### [TEXT EXCERPT]
8                     The reason why the case may be being so put – and this is not clear from what has been put to the Court – is so as to bring the present matter within the reasoning of the Full Court of this Court in NAGV v Minister for Immigration and Multicultural and Indigenous Affairs (2002) 202 ALR 1 which held that Thiagarajah’s case was wrongly decided.  NAGV is a case which did not involve the construction of s 36(3) of the Act.

9                     An application for special leave has been lodged in that case.  Notwithstanding the unanimous views there taken concerning Thiagarajah, the majority nonetheless considered that Thiagarajah should be followed.  I was one of the judges in the majority in that case and made the following observation, with which Conti J agreed:

‘There is now a developed jurisprudence on “effective protection” which has been shaped, endorsed and applied in the case law referred to above.  That jurisprudence, as Emmett J has noted, has a significance beyond what is now provided for in s 36(3) of the Migration Act 1958 (Cth).’

If I might interpolate at this point, it is for that reason I draw the distinction between s 36(3) and the ordinary principles of international law.  I continued:

‘Notwithstanding the false foundation on which the jurisprudence is founded, I do not consider that it would be appropriate for this court now to depart from what hitherto and in many decisions, has been regarded as settled law.  If such a departure is to be made it is for the High Court to make it.’

10                  Mr Clisby, for the applicant, has submitted that I should reserve my decision in this particular matter until the High Court has considered the special leave applications in NAGV and NAEN v Minister for Immigration and Multicultural and Indigenous Affairs [2004] FCAFC 6(the decision of a differently constituted Full Court, which arrived at a contrary conclusion to NAGV), presumably so that I will then have the guidance of the High Court on the proper construction of s 36 of the Act.  This clearly is not a course which I properly can take.  There is a considerable body of case law binding upon me that is declaratory of the law as it is presently understood.  No good reason exists, at the moment, for doing other than applying that law.

[Source data]
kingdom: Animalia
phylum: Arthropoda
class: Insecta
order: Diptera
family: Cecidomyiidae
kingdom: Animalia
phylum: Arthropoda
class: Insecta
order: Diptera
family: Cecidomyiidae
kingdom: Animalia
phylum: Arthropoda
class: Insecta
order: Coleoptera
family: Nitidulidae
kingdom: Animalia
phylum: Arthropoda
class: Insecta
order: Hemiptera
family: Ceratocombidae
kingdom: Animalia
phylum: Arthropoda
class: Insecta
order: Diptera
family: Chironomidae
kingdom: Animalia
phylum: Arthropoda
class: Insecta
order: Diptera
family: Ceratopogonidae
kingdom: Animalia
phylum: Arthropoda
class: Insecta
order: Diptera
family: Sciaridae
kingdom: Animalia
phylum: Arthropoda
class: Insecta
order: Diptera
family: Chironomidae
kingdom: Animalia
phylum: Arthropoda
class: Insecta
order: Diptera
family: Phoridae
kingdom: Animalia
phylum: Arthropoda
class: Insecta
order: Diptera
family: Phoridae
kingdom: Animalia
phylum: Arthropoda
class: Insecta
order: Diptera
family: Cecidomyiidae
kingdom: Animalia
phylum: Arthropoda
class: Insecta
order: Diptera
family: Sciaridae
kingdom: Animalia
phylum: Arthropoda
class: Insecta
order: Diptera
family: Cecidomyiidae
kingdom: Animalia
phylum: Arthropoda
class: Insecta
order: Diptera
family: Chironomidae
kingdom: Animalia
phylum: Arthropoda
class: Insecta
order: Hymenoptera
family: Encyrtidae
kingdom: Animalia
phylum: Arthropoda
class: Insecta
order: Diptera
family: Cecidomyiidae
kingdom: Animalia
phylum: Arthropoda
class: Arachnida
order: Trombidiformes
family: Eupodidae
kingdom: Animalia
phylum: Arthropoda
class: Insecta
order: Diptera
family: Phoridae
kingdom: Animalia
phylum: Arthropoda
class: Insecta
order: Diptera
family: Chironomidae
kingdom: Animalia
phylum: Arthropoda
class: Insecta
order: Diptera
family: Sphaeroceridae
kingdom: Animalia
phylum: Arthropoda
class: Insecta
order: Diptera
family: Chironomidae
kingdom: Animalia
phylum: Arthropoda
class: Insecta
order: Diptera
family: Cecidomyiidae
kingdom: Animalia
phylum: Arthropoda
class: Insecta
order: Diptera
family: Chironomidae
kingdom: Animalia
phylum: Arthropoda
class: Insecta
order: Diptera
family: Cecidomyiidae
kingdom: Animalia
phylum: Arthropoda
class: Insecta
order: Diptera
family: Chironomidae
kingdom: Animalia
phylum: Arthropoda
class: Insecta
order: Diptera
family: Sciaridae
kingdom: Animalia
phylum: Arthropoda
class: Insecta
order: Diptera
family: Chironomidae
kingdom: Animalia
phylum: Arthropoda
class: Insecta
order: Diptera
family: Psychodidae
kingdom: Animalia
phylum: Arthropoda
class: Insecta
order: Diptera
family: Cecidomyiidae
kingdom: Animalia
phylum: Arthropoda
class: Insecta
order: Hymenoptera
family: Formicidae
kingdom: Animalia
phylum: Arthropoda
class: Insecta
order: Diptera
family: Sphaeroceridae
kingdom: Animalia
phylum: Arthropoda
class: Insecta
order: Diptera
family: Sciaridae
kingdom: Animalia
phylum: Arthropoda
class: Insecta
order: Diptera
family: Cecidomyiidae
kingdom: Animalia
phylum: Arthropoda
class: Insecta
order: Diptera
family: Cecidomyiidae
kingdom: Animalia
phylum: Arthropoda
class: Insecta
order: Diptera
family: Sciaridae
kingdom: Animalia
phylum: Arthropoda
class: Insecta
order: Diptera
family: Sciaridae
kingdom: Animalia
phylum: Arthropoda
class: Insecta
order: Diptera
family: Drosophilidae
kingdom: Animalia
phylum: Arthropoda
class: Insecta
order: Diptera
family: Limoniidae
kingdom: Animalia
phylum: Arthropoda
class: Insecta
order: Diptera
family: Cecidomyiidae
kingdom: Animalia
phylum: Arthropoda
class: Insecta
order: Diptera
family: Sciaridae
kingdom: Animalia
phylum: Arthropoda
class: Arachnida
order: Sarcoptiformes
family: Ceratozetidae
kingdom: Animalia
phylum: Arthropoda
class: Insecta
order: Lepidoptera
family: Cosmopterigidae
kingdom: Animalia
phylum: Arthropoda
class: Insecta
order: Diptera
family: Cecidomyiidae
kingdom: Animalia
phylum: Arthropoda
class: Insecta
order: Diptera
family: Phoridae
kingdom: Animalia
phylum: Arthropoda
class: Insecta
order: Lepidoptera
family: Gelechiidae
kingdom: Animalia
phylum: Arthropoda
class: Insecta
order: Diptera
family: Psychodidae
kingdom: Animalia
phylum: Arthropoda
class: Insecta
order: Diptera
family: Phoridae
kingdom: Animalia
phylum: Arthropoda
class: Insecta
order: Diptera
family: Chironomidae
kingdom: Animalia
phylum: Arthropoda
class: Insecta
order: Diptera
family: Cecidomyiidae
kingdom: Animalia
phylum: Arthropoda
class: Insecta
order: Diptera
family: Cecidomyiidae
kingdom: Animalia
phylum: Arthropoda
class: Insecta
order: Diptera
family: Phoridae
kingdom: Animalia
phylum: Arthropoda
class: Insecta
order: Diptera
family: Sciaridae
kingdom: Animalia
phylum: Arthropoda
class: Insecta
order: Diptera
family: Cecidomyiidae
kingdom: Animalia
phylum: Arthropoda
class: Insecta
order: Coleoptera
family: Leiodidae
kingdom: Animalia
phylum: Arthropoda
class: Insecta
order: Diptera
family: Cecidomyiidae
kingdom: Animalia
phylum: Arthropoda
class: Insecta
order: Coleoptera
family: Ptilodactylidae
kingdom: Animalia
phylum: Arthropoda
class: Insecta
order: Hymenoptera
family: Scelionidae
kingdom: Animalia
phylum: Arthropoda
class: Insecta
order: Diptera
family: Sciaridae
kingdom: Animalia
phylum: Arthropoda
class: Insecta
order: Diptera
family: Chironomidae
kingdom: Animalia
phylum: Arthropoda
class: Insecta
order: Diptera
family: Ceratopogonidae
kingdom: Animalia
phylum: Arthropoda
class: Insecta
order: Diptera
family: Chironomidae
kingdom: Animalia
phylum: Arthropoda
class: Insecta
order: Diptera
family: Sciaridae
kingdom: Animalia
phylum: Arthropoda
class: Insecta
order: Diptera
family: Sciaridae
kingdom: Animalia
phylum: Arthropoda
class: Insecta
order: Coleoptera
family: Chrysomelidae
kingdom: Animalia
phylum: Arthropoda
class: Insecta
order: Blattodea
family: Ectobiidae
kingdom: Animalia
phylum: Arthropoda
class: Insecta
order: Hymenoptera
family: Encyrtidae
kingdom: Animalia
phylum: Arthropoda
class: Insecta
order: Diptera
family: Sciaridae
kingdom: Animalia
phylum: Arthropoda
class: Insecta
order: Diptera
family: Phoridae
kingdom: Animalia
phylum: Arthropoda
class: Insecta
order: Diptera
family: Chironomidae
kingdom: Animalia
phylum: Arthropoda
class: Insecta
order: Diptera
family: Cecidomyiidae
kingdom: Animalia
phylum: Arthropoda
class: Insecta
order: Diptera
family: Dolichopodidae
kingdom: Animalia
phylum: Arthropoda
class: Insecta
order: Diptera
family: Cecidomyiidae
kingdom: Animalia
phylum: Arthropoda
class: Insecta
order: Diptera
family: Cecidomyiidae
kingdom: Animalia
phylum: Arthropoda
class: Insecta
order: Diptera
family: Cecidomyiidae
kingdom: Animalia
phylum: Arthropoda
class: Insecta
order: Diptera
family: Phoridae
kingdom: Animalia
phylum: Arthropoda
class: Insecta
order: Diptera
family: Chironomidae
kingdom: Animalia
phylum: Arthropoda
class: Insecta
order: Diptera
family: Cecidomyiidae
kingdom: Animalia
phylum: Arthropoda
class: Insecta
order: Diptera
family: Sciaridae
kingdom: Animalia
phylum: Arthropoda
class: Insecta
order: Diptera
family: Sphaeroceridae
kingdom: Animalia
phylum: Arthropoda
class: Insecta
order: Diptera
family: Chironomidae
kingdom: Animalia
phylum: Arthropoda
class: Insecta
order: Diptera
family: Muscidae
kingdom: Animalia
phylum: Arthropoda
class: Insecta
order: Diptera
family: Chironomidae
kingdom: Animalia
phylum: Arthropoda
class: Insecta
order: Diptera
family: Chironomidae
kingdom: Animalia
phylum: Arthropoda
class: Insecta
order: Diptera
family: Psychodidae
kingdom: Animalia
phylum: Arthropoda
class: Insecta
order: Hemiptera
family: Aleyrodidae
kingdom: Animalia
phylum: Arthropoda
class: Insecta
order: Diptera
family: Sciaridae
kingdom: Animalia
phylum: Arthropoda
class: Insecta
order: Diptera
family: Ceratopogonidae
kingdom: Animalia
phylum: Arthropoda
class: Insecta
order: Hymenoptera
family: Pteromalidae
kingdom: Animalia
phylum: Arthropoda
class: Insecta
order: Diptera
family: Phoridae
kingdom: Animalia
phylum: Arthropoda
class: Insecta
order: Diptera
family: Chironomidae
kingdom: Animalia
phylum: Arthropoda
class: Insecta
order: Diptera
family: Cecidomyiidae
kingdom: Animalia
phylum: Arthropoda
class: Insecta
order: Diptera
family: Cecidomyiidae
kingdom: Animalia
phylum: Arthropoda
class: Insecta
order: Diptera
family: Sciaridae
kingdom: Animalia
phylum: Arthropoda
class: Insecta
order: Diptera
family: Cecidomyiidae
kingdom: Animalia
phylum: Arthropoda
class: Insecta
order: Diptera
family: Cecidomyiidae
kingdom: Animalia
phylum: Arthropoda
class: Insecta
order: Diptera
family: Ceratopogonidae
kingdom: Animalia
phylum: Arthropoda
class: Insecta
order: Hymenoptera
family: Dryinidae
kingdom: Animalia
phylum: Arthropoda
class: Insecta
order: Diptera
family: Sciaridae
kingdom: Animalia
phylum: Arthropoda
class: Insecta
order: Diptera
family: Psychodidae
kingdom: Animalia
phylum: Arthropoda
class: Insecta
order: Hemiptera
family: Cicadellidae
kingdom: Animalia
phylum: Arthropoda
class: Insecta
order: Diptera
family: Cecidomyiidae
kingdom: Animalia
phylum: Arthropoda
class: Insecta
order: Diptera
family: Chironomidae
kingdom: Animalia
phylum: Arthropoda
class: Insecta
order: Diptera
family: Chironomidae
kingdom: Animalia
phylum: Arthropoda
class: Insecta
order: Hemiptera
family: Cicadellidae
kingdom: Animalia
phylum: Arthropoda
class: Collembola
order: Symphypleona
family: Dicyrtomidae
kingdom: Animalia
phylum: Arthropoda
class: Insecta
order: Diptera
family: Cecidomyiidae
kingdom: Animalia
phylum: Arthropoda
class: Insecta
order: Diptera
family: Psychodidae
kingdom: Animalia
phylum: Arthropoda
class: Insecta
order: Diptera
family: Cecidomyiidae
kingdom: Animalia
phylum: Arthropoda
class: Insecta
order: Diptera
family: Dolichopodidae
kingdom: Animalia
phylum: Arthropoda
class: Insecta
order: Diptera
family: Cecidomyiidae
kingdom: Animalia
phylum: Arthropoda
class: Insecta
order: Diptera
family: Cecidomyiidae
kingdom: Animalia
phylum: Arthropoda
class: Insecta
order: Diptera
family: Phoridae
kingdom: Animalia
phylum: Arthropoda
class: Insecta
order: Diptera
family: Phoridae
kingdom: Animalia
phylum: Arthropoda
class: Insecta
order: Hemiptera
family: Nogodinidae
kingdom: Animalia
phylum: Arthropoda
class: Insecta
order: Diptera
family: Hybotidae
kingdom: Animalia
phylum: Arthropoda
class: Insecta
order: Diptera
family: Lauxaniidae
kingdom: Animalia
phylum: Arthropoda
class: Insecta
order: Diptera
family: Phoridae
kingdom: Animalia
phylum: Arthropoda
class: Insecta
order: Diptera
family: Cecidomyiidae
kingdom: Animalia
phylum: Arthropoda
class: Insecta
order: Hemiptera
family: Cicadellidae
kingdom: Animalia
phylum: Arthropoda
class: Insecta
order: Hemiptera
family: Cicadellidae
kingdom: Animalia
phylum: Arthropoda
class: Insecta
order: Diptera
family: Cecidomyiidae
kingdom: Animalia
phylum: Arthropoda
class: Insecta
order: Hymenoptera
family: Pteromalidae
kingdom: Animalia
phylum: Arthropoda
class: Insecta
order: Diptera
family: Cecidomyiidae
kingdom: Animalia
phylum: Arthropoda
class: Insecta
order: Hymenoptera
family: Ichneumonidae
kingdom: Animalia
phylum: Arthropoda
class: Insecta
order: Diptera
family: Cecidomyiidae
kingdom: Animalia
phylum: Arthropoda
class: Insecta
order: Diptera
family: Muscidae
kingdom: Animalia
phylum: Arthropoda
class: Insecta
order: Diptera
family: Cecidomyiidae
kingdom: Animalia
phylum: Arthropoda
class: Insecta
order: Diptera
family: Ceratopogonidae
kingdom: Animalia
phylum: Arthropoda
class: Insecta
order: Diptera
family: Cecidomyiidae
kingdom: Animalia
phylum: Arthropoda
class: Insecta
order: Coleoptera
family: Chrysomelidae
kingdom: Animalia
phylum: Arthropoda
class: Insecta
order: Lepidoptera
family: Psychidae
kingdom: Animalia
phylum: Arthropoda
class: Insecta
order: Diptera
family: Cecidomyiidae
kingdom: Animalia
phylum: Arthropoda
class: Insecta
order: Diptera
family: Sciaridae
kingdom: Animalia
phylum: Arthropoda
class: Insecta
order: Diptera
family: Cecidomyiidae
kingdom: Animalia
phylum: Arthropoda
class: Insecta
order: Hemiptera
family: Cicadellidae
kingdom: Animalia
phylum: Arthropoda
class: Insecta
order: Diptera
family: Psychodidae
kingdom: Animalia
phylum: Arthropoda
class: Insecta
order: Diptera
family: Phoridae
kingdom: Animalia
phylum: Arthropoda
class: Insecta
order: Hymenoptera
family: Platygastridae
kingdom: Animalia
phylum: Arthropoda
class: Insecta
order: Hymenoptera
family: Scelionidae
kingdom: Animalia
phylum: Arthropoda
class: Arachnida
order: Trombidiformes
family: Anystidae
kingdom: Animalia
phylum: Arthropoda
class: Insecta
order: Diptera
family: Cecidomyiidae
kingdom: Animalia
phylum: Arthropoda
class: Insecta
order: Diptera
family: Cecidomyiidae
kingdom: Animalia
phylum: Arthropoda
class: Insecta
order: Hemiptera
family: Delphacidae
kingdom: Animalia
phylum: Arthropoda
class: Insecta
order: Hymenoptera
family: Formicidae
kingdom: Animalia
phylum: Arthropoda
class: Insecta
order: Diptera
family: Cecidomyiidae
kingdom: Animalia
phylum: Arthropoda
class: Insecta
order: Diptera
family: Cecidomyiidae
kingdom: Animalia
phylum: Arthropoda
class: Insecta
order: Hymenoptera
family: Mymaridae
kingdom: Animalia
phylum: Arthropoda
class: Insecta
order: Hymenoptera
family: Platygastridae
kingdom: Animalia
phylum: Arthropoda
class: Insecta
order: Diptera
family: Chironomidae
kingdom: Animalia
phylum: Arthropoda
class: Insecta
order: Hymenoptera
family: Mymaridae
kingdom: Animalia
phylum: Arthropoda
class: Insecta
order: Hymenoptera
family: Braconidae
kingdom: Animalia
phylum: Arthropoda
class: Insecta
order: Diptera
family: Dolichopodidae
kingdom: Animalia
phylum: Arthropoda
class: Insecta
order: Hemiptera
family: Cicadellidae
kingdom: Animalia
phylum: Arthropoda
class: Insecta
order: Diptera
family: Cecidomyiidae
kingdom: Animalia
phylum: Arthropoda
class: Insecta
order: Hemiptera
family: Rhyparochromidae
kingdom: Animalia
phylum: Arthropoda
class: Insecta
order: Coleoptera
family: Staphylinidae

### [REQUIREMENTS]
(a) List every court case the judgment excerpt refers to by name.
(b) According to the judgment excerpt, why does the judge refuse to reserve the decision until the High Court has considered the special leave applications?

### [ANSWERS TO THE EXERCISE]
(a)
- NAGV v Minister for Immigration and Multicultural and Indigenous Affairs (2002) 202 ALR 1
- Thiagarajah's case
- NAEN v Minister for Immigration and Multicultural and Indigenous Affairs [2004] FCAFC 6

(b) A considerable body of case law binds the judge and declares the law as it is presently understood. No good reason currently exists to do anything other than apply that law.